In this case the vectors produced by our transformation are kept in a single row
of the produced data frame. Note that in this case we also could have just
written:

julia> combine(groupby(df, :eye), :name => Ref => :name, :age => mean => :age)
4×3 DataFrame
 Row │ eye     name                               age
     │ String  SubArray…                          Float64
─────┼────────────────────────────────────────────────────
   1 │ blue    ["Aaron Aardvark", "Даниил Дубов…     42.5
   2 │ brown   ["Belen Barboza", "Felipe Fittip…     35.0
   3 │ hazel   ["春 陈"]                             40.0
   4 │ green   ["Elżbieta Elbląg"]                   30.0

as we were applying identity transformation to our data, which can be skipped.

Often you want to apply some function not to the whole column of a data frame,
but rather to its individual elements. Normally one would achieve this using
broadcasting like this:

julia> select(df, :name => (x -> uppercase.(x)) => :NAME)
6×1 DataFrame
 Row │ NAME
     │ String
─────┼───────────────────
   1 │ AARON AARDVARK
   2 │ BELEN BARBOZA
   3 │ 春 陈
   4 │ ДАНИИЛ ДУБОВ
   5 │ ELŻBIETA ELBLĄG
   6 │ FELIPE FITTIPALDI

This pattern is encountered very often in practice, therefore there is a ByRow
convenience wrapper for a function that creates its broadcasted variant:

julia> select(df, :name => ByRow(uppercase) => :NAME)

Source data:
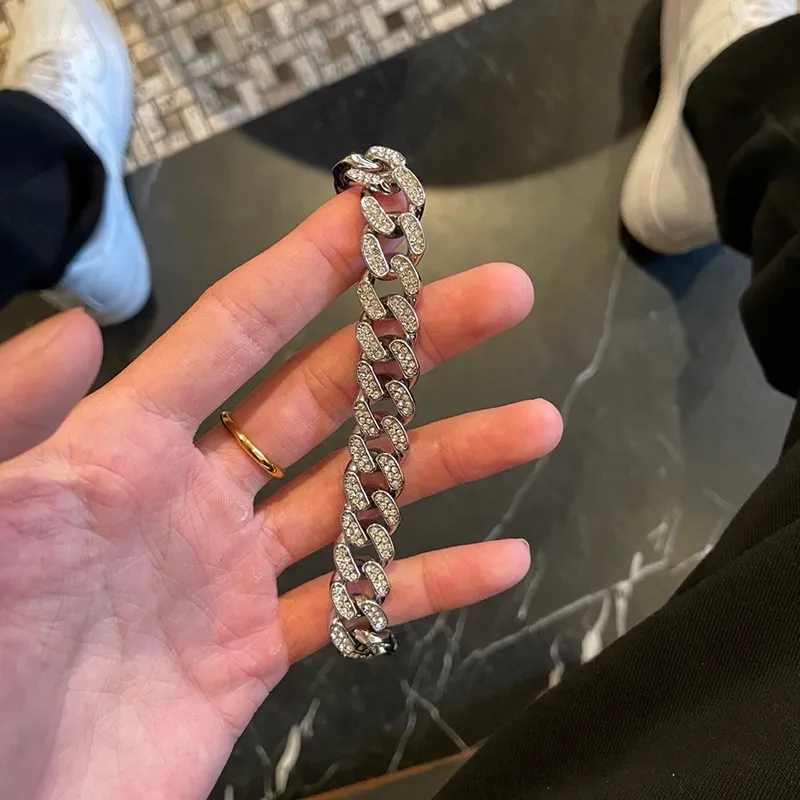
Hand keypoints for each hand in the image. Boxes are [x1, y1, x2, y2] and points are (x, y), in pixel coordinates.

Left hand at [0, 193, 561, 799]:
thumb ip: (13, 418)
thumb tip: (78, 322)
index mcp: (128, 446)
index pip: (239, 330)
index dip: (311, 267)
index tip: (380, 213)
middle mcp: (193, 494)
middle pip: (329, 396)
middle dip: (416, 341)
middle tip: (503, 295)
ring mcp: (234, 574)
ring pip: (363, 497)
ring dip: (450, 459)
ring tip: (535, 423)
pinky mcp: (256, 653)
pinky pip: (358, 607)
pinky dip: (430, 584)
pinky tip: (501, 560)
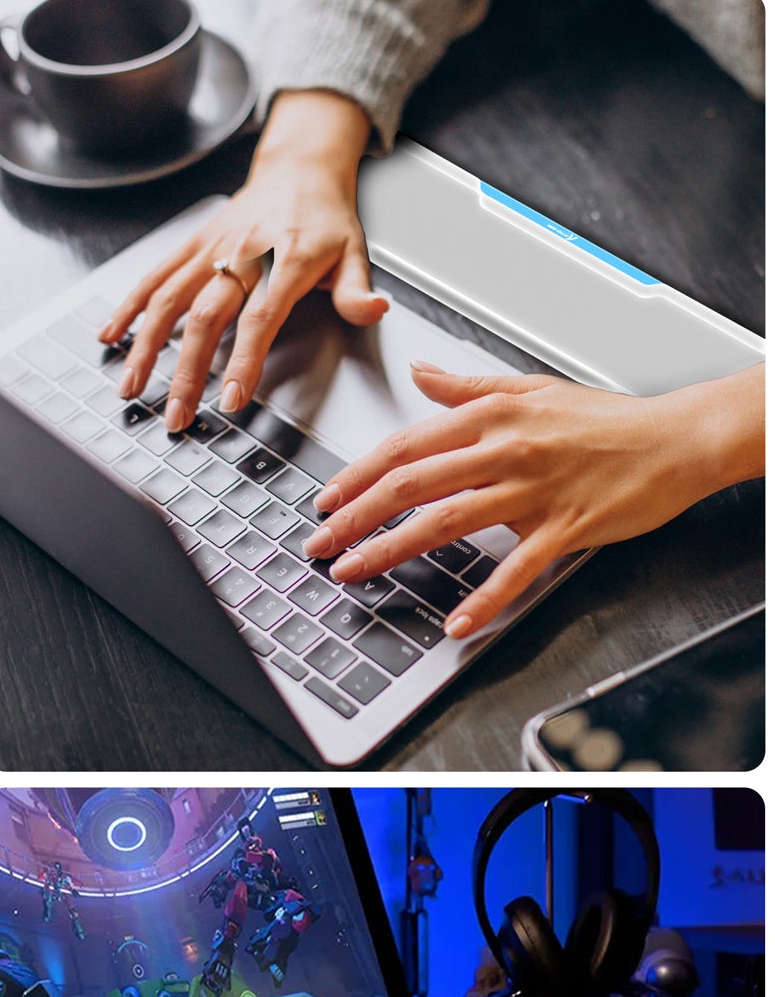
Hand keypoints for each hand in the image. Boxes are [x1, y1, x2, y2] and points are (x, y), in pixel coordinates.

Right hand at [103, 91, 385, 432]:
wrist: (298, 165)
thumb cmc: (326, 216)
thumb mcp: (355, 251)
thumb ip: (357, 291)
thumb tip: (374, 312)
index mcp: (286, 261)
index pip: (261, 319)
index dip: (244, 361)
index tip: (230, 400)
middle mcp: (243, 255)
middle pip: (206, 319)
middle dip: (186, 373)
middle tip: (177, 416)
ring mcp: (211, 250)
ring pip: (169, 300)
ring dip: (146, 348)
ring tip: (130, 388)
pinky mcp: (192, 246)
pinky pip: (154, 277)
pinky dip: (129, 308)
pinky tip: (110, 337)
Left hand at [302, 367, 725, 637]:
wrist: (678, 438)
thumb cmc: (605, 419)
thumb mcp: (531, 389)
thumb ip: (468, 387)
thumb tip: (420, 374)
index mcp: (490, 418)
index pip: (405, 447)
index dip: (356, 477)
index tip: (324, 502)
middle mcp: (504, 451)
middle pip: (410, 485)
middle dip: (355, 517)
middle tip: (320, 546)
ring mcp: (533, 491)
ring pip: (446, 522)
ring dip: (391, 550)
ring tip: (354, 573)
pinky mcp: (564, 527)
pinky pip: (516, 568)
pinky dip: (485, 598)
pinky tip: (455, 622)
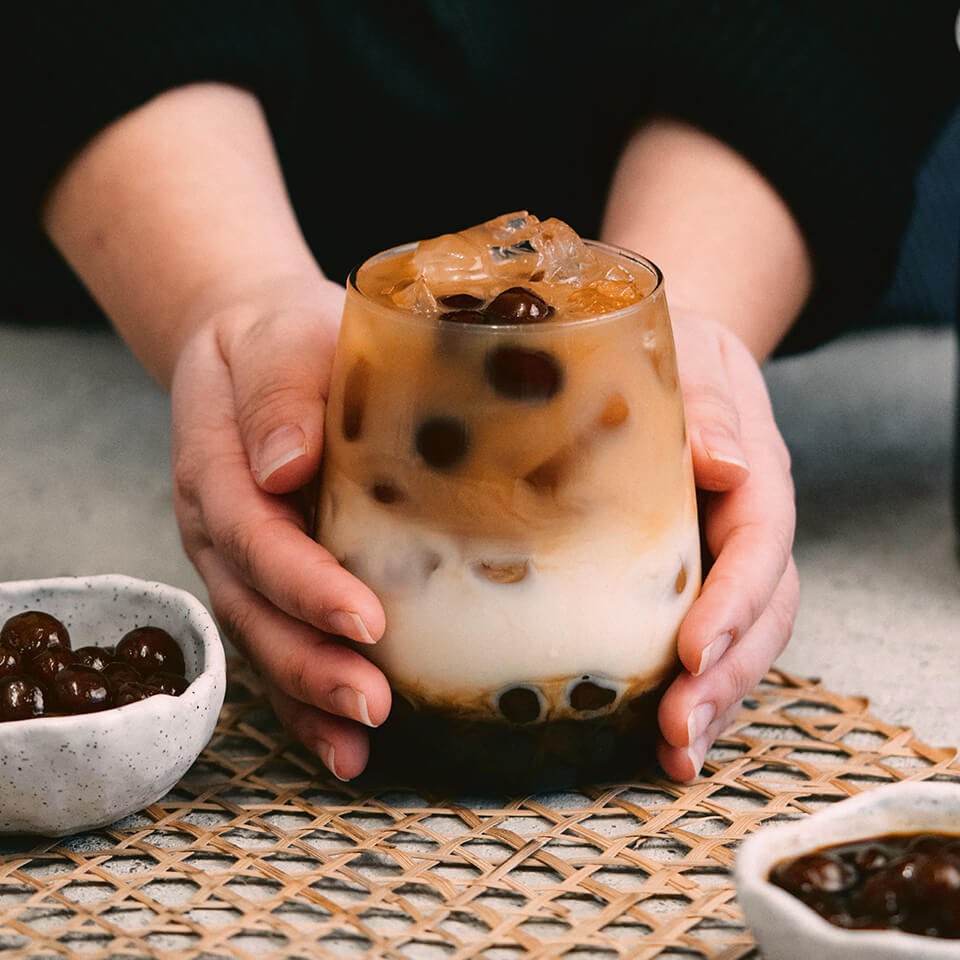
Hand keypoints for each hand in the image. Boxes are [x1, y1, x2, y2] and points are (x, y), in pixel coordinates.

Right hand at [170, 275, 390, 779]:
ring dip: (310, 696)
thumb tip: (287, 467)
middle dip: (311, 662)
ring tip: (362, 741)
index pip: (256, 536)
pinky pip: (280, 642)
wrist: (257, 349)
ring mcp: (241, 562)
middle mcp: (222, 529)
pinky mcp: (268, 579)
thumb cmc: (280, 342)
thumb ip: (280, 393)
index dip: (304, 583)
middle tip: (372, 701)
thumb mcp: (280, 340)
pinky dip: (306, 700)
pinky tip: (345, 744)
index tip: (362, 618)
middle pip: (256, 608)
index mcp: (221, 469)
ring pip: (265, 639)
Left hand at [656, 311, 798, 779]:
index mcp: (755, 476)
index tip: (694, 649)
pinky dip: (693, 693)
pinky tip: (663, 738)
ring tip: (676, 754)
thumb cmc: (673, 353)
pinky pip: (707, 641)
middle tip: (679, 729)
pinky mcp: (692, 579)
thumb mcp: (692, 357)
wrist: (671, 355)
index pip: (760, 544)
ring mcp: (725, 559)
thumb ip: (708, 406)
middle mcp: (748, 527)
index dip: (734, 601)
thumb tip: (726, 466)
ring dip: (714, 703)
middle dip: (726, 676)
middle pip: (762, 612)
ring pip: (743, 642)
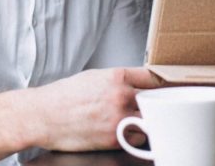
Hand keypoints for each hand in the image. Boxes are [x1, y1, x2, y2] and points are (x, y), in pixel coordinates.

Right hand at [23, 67, 162, 151]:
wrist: (43, 116)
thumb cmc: (64, 96)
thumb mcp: (92, 77)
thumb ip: (117, 80)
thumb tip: (135, 86)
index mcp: (116, 76)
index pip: (153, 77)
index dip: (164, 83)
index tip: (171, 86)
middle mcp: (120, 95)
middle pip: (155, 101)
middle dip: (155, 105)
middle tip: (158, 108)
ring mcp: (119, 118)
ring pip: (149, 122)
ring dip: (146, 123)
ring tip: (138, 122)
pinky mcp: (114, 139)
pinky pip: (137, 139)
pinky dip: (135, 138)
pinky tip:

List of tasks:
1. Do these statements agree with the Julia data frame excerpt? Answer yes or no for each, quoting the deciding words.
(a) ByRow is a wrapper that creates a broadcasted variant of a function.
(b) The grouped result in the first example has six rows.
(c) In the first example, the vectors produced by the transformation are kept in a single row of the resulting data frame.
2. In the Julia data frame excerpt, what age value is shown for the hazel eye group?
3. Continue the Julia data frame excerpt from the point where it stops.
The listing has no connection to the Julia data frame excerpt.

Task-by-task outputs:
1.
(a) Yes: "there is a ByRow convenience wrapper for a function that creates its broadcasted variant"
(b) No: "4×3 DataFrame"
(c) Yes: "the vectors produced by our transformation are kept in a single row of the produced data frame"

2. 40.0

3.
6×1 DataFrame
 Row │ NAME
     │ String
─────┼───────────────────
   1 │ AARON AARDVARK
   2 │ BELEN BARBOZA
   3 │ 春 陈
   4 │ ДАНИИЛ ДУБОВ
   5 │ ELŻBIETA ELBLĄG
   6 │ FELIPE FITTIPALDI

One can skip specifying a target column name, in which case it is generated
automatically by suffixing source column name by function name that is applied
to it, e.g.:

julia> select(df, :name => ByRow(uppercase))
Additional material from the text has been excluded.